Die Hymne der Europäischen Union



Die europäische Hymne ist das Vorspiel zur Ode an die Freude, dem Vierten Satz der Neunten Symphonie Ludwig van Beethovens. Das Verständnis der Kunst Beethovens ist eng mit der Kenntnis der geschichtlichen Zeit ihres Erschaffens verknüpft. Dies gilt zwar für jeden Künstler, im Falle Beethovens ist dies jedoch von entscheidender Wichtigkeit, denn seine Person markiert das Ende einer Geschichtsepoche und den Beginn einer neuen. Aber auch in der Musik und im Musikbegriff spiegeln sich Geistes- und Lebensbewegungen wider. Man denke nur daran, dass die Zeit Beethovens politisch gesehen durch die französische Revolution, die napoleonische Expansion und die Restauration geprägt ist. In gesellschaftlicher Hinsicht hingegen ist dieser Zeitabschnitt durch die vom Bürgertum erlangte Bedeutung geprägt, während sie geistig durch die bedeutende Entwicklung der deutschen Philosophie und Literatur sowie der Frühromantik in ihrer Ursprünglichkeit beeinflusst wird. Beethoven ist nicht mehr nur Musiker wie Mozart und insbesondere Haydn, sondern er ist gleichermaßen ein tiefer Denker, der sich mit den gesellschaftlichen Problemen und den neuen Ideen auseinander setzt, und in dem die französische Revolution deutliche und kräftige Spuren hinterlassen hat. Musik ist für ihn kein Selbstzweck, sondern besitzt einen hohen Stellenwert, und sie verkörpert fast immer eine Idee. Deshalb sind seine Kompositionen, speziell die der Reife und die Letzten, zum größten Teil nicht lediglich Ausdruck eines unbestimmten Gefühls, sondern wahre musikalische Poesien, die die verschiedenen Gedanken, ihre Phasen widerspiegeln, woraus dann häufig ein Thema entsteht. In gewisser Weise entsprach dieses dem Zeitgeist, bei Beethoven aber ist es stark durch seinen Charakter und seinen Genius geprägt. Beethoven ist der Musiker der Innenwelt, der Geisteswelt, der die Musik von jeglichem Formalismus befreit und alles einer Idee widmet. Diese Tendenz Beethovens zur Befreiung vom Materiellen verstärkte sich zunehmend, als seine Taubheit ihn von der Außenwelt entfernte und ihn isolierte. Da gelangt Beethoven zur vollkommen immateriellen Sichtweise, bei der das Gefühl höchsten Seelenfriedens die Schwere seiner körperlichen Verfassung mildert. Ernst ist Beethovens vorherrschende Charaktereigenschaft, aber auch er kann, wenngleich flüchtig, in Freude umschlagen, wie in der Neunten Symphonie.

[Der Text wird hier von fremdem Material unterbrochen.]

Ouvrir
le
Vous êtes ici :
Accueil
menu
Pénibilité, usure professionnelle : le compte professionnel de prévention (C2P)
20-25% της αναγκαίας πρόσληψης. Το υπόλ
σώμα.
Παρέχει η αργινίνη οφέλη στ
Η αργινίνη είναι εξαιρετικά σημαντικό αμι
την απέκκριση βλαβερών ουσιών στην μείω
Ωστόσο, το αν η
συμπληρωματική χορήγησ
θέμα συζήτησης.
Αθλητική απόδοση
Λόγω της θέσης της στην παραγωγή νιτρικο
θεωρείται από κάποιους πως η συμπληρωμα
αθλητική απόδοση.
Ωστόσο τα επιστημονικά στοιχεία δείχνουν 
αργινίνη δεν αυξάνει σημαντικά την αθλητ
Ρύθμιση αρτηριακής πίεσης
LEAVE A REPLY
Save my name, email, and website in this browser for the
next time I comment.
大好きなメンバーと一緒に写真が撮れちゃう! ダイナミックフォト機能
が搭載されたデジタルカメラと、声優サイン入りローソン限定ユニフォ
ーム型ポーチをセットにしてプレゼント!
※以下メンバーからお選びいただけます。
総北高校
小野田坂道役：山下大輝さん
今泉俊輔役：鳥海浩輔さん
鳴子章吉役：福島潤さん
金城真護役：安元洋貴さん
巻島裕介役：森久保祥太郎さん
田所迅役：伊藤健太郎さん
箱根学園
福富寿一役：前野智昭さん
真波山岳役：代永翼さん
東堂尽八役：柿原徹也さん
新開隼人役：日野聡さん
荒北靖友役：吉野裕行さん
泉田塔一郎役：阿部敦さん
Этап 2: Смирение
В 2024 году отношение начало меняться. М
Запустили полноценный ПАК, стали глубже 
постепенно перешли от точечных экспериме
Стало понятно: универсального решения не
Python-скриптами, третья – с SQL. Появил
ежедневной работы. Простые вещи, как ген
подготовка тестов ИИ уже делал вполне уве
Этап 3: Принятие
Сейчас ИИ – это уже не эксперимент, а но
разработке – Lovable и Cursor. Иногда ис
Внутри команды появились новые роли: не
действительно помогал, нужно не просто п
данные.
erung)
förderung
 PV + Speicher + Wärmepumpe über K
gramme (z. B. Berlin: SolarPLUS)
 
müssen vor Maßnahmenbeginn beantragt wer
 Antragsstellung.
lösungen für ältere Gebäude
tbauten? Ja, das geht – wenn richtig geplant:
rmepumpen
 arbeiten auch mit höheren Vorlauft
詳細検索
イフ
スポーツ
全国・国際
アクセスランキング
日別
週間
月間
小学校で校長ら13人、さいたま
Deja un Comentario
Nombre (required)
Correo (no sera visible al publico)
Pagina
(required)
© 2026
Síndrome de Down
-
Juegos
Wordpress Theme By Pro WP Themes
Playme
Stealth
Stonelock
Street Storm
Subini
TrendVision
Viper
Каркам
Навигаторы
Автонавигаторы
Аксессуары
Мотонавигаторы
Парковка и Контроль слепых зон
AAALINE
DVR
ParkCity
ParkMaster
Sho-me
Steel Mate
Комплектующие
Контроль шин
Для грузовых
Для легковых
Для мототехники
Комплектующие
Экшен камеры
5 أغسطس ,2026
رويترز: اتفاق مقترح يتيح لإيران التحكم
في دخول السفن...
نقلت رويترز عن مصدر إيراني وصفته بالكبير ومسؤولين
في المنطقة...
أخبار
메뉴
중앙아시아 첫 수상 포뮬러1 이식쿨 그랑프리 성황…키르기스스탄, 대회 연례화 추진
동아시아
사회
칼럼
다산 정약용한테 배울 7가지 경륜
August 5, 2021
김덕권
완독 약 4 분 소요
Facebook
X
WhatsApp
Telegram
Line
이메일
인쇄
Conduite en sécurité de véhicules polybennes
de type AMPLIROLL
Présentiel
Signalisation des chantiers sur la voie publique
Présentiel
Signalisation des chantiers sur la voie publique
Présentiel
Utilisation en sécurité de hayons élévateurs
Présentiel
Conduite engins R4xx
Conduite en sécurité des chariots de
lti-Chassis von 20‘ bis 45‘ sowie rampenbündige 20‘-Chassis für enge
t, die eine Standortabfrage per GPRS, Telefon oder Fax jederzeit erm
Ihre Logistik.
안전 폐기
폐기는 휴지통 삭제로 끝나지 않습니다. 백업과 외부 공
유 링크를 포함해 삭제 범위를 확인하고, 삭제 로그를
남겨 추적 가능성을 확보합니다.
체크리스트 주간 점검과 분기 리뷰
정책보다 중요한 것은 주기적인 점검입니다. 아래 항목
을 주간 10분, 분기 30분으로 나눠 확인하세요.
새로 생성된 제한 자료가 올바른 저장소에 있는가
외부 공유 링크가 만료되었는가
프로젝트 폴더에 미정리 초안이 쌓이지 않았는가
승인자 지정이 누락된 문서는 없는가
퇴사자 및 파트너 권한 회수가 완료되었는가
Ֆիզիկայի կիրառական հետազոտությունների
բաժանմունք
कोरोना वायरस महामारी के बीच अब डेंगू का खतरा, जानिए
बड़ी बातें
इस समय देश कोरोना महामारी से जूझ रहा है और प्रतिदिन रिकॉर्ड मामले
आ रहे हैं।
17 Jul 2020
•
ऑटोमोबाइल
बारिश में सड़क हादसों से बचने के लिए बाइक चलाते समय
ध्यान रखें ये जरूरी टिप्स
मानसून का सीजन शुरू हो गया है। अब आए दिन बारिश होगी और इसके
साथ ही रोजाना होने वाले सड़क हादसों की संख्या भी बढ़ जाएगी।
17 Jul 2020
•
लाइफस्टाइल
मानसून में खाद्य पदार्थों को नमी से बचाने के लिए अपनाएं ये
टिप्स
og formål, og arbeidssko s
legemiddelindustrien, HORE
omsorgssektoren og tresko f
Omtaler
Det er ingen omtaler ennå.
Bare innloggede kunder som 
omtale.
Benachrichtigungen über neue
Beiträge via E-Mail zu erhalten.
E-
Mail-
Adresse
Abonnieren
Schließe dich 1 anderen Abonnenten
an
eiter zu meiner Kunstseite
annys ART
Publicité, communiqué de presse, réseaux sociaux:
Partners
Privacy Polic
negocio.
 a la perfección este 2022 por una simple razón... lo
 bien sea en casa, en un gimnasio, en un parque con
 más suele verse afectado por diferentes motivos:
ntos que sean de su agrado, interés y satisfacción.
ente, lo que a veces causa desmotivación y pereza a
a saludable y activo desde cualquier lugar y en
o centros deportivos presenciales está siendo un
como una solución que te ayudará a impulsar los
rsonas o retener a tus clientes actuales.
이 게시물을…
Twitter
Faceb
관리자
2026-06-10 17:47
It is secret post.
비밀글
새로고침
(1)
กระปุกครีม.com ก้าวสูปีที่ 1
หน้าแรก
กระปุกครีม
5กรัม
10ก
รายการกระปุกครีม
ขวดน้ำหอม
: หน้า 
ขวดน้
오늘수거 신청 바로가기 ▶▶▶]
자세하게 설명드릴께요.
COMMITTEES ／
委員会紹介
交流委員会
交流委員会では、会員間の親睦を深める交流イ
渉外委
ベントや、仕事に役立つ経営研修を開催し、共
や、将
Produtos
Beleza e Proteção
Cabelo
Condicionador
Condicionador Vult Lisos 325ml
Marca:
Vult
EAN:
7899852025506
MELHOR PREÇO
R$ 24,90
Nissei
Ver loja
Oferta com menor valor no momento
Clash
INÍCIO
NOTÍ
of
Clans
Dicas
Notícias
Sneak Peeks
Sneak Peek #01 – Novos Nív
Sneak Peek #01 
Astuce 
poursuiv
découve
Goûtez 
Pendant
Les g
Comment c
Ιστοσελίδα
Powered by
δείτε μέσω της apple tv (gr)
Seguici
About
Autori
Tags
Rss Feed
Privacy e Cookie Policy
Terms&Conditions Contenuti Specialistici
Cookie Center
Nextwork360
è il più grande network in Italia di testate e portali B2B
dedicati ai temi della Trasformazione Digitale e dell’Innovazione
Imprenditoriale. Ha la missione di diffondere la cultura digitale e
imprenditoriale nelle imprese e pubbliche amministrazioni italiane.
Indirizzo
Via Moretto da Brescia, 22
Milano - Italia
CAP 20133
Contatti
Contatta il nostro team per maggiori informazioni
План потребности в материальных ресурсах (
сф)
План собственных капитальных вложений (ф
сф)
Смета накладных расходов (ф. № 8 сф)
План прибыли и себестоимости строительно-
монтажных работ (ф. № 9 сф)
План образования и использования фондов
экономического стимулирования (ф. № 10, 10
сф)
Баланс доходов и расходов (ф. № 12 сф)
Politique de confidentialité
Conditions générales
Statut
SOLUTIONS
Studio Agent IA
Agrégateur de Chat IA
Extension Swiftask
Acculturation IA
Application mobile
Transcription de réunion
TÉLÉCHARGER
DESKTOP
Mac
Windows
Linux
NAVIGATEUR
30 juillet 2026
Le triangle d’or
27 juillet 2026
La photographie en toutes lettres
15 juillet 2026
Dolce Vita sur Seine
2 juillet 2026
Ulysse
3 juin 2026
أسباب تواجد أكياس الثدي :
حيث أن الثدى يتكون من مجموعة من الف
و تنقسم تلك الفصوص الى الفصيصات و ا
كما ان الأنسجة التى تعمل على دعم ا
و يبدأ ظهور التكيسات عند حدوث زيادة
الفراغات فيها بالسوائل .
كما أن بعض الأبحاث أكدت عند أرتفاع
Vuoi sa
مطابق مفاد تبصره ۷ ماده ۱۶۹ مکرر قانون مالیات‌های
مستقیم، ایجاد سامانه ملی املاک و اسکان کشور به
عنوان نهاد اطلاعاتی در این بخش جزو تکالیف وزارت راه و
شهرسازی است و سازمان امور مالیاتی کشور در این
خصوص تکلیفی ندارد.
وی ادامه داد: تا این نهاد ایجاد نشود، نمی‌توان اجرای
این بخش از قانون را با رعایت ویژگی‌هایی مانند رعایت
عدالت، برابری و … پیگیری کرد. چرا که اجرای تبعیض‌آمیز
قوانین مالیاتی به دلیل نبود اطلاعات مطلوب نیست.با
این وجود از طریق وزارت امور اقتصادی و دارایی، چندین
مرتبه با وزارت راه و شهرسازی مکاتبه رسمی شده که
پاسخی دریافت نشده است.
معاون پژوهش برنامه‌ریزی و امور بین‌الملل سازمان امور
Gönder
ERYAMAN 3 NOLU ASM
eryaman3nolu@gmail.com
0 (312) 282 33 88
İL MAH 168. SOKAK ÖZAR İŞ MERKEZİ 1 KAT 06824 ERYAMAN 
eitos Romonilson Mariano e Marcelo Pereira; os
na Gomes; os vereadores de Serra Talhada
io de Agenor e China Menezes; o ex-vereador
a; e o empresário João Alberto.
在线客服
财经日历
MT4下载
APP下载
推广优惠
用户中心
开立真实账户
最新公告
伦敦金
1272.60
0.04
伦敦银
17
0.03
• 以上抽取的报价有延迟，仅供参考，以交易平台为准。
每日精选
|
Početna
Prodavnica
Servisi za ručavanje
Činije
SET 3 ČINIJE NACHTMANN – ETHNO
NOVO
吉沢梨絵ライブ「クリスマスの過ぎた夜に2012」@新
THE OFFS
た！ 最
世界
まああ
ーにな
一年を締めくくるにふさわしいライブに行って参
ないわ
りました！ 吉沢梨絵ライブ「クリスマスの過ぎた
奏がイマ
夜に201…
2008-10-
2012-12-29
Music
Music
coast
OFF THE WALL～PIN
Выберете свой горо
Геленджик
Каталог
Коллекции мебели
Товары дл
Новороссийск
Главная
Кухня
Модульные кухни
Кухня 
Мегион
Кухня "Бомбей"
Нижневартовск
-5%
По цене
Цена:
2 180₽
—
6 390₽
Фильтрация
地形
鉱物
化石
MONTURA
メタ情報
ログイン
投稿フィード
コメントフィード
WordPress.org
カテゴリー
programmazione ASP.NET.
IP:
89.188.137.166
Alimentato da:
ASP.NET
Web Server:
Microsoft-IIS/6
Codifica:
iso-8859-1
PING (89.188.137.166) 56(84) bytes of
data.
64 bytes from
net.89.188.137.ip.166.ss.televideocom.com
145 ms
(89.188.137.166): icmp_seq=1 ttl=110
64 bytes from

Die Melodie der Ode an die Freude ist schlicht, gleichsam elementar, von offener, sonorer Kantabilität und eingängig. Beethovens Hauptbestreben war die Komposition in vollkommenem Gleichgewicht zwischen Einheit (sowie exakter Wiederholung) und Vielfalt, in einer sich leicht einprägsamen Form. In jenen Strophen, in denen die Werte der Wahrheit, der Freiheit, der weltweiten Brüderlichkeit, der menschlichen Glückseligkeit besungen werden, tritt der Mensch als Sieger über all das hervor, was ihn körperlich und moralisch erdrückt. Der aus der Taubheit, den beschränkten Verhältnissen, seiner unglücklichen Liebe und den Lebensängsten herrührende Schmerz begleitete Beethovens Leben über eine lange Strecke, selbst in glücklichen Zeiten. Durch die Verflechtung von Musik und Poesie werden die Kantschen Ideale der aufklärerischen Kultur jener Zeit, denen Beethoven sein Wissen und sein Innenleben gewidmet hatte, belebt und sublimiert. Gerade durch die Aufforderung zu Brüderlichkeit und Freundschaft, zu Liebe und Frieden, die durch die Ode sehr bildhaft symbolisiert werden, erklärt sich die vom Europarat getroffene und später von den Europäischen Gemeinschaften übernommene Entscheidung, als offizielle Hymne eine Ode an die Brüderlichkeit anzunehmen, die über die Grenzen der Nationen und sogar über die Unterschiede der Völker hinausgeht, um etwas Erhabeneres und Besonderes in die europäische Gesellschaft einzubringen.